Reproduce all of the data below word for word, and leave the pictures out of your copy.
----
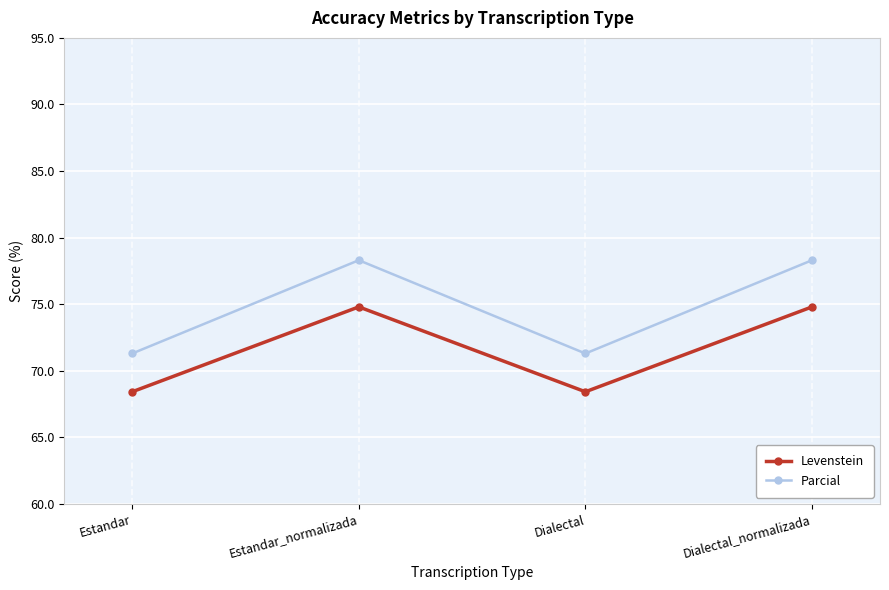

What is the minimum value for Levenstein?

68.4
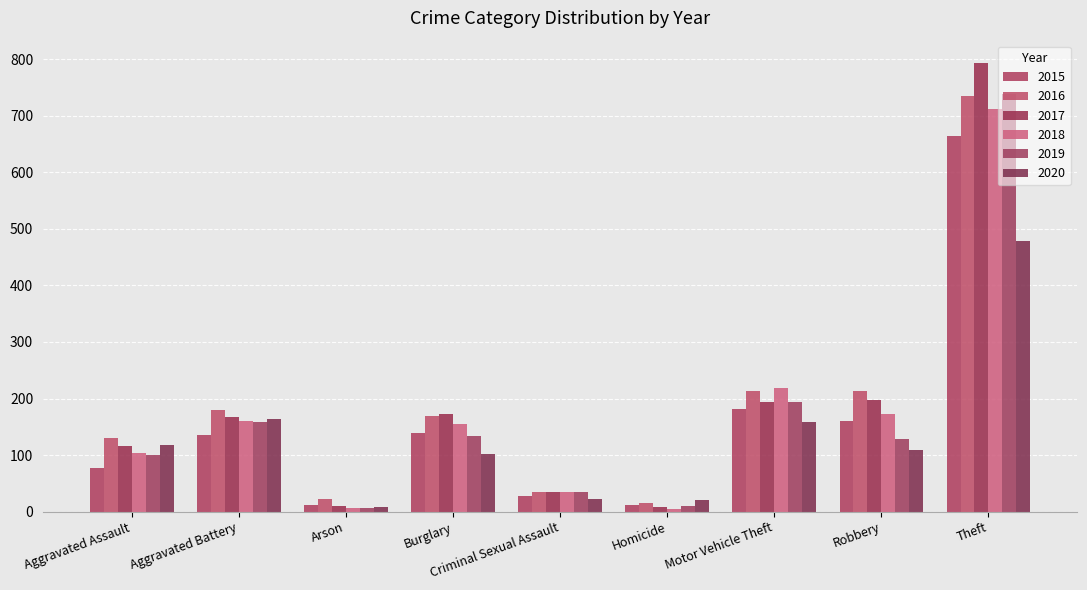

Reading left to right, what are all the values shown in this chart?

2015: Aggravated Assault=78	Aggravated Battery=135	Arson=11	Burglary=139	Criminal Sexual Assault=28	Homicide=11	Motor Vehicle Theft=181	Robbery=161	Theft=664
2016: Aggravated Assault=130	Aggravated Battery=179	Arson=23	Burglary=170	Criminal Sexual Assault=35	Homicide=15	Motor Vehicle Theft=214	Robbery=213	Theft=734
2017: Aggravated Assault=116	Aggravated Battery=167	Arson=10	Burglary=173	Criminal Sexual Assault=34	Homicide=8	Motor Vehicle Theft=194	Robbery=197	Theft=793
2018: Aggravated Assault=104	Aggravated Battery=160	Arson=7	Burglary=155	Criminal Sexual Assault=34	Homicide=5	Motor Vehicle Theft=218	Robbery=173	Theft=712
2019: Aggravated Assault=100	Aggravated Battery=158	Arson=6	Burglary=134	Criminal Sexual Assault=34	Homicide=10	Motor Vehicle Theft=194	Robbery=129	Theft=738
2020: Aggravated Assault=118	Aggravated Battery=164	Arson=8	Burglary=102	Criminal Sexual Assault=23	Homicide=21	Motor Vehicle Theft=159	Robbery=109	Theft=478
----
Written reply
What is the minimum value for Levenstein?

68.4

Reading left to right, what are all the values shown in this chart?

2015: Aggravated Assault=78	Aggravated Battery=135	Arson=11	Burglary=139	Criminal Sexual Assault=28	Homicide=11	Motor Vehicle Theft=181	Robbery=161	Theft=664
2016: Aggravated Assault=130	Aggravated Battery=179	Arson=23	Burglary=170	Criminal Sexual Assault=35	Homicide=15	Motor Vehicle Theft=214	Robbery=213	Theft=734
2017: Aggravated Assault=116	Aggravated Battery=167	Arson=10	Burglary=173	Criminal Sexual Assault=34	Homicide=8	Motor Vehicle Theft=194	Robbery=197	Theft=793
2018: Aggravated Assault=104	Aggravated Battery=160	Arson=7	Burglary=155	Criminal Sexual Assault=34	Homicide=5	Motor Vehicle Theft=218	Robbery=173	Theft=712
2019: Aggravated Assault=100	Aggravated Battery=158	Arson=6	Burglary=134	Criminal Sexual Assault=34	Homicide=10	Motor Vehicle Theft=194	Robbery=129	Theft=738
2020: Aggravated Assault=118	Aggravated Battery=164	Arson=8	Burglary=102	Criminal Sexual Assault=23	Homicide=21	Motor Vehicle Theft=159	Robbery=109	Theft=478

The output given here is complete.